Her captor reached over and jerked the hood over her head. "Keep your face down. It's not worth my life to help spread the word that you've been whoring with vermin."
The vicious grip on her arm guided her along the rails, toward the train instead of a gate that would lead into the public parts of the city.
They drew near the black and y
ellow engine.
She heard voices in conversation and lifted her head.
Stefan's man released her to deliver a blow to the back of her head. "Head down, slut."
They reached the engine and walked past one cargo car after another, the voices growing louder until it sounded as if two men were directly ahead of them.
The talking stopped. A man laughed and said, "Got yourself a little fun?"
Her captor snorted. "Not my fun. Putting her on the train. Entertainment for the entitled."
Eliana's heart skittered and raced. Her stomach roiled.
"Good thing," the man said. "They get bored and start making our lives miserable."
She felt her captor shrug. "It is what it is."
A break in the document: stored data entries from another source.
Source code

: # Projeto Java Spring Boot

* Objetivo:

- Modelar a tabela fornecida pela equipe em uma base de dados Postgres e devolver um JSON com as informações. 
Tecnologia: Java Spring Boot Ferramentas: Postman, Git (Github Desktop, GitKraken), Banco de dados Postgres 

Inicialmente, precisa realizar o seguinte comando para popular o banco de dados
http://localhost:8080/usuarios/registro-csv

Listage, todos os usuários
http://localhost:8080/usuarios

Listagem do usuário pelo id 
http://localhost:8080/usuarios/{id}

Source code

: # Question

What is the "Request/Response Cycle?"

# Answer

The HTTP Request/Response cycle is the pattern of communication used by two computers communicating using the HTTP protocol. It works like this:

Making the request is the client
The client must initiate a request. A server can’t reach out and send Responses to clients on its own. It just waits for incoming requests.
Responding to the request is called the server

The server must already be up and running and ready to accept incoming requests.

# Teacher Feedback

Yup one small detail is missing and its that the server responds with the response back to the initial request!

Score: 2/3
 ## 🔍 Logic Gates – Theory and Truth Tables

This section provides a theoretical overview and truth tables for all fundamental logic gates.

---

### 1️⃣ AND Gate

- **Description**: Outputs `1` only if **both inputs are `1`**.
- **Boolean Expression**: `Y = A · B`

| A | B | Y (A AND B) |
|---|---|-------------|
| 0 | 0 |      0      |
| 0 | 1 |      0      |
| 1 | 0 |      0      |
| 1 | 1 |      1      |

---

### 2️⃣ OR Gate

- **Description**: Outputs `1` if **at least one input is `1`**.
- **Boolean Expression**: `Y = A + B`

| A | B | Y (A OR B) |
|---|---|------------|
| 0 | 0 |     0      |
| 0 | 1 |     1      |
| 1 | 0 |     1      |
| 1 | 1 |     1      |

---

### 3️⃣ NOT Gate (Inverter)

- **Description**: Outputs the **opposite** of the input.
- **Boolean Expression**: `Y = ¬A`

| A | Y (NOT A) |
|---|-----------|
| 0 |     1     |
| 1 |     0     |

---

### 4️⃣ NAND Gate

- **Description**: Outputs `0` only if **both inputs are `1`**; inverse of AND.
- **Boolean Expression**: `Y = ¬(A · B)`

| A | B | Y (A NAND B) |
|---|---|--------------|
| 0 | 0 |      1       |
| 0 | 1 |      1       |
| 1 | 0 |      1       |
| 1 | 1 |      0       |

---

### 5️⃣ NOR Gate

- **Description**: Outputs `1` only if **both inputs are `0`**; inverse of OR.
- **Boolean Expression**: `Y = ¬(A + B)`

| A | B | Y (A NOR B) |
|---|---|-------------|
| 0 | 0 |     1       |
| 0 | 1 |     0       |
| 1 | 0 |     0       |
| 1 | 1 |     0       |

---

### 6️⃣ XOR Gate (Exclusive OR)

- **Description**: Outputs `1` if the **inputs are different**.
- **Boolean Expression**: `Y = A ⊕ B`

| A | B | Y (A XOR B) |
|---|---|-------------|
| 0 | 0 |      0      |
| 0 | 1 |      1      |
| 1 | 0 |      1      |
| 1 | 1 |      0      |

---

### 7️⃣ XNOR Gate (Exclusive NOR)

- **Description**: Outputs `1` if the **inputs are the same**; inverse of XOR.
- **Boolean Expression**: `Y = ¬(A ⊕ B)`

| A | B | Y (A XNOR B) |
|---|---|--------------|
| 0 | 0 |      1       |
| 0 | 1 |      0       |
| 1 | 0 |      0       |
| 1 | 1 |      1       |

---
"Don't guess you'd let us—"
"Boss doesn't like sloppy seconds. Do yourself a favor, buy a whore. Don't die over one."
There was the promise of just that in his voice, an execution the elite would ignore.
"Okay. Okay."
By the sound of their footsteps, the men retreated.
Cargo cars gave way to passenger cars. Her captor stopped her at the last one and forced her up three metal stairs and onto the balcony at the back of the car.
Unlocking and opening the door, he pushed her in, the light from the gas lamps outside illuminating the luxury of Stefan's private car.
Hatred swept through Eliana at remembering the last time she'd been in this car, with the so called procurers who'd escorted her to New San Jose.
Her captor jerked her forward and stopped in front of a fanned partition opened to reveal a toilet, sink and tub. "Use the shitter now or hold it until the boss shows up in the morning. What's it going to be?"
Hope flared, that the medicine cabinet contained scissors or an emergency kit with a scalpel. But she'd say yes just to relive the pressure on her shoulders from having her hands behind her back.
"I'd like to use the bathroom."
He spun her to face him, dropped his hands to the front of her jeans.
She jerked backward.
He sneered but his eyes dilated and color streaked across his cheekbones. "You couldn't pay me to put my dick in the same whore a warlord has used. The boss probably had to buy pills so he'll be able to get it up and keep it up from here to New Salt Lake."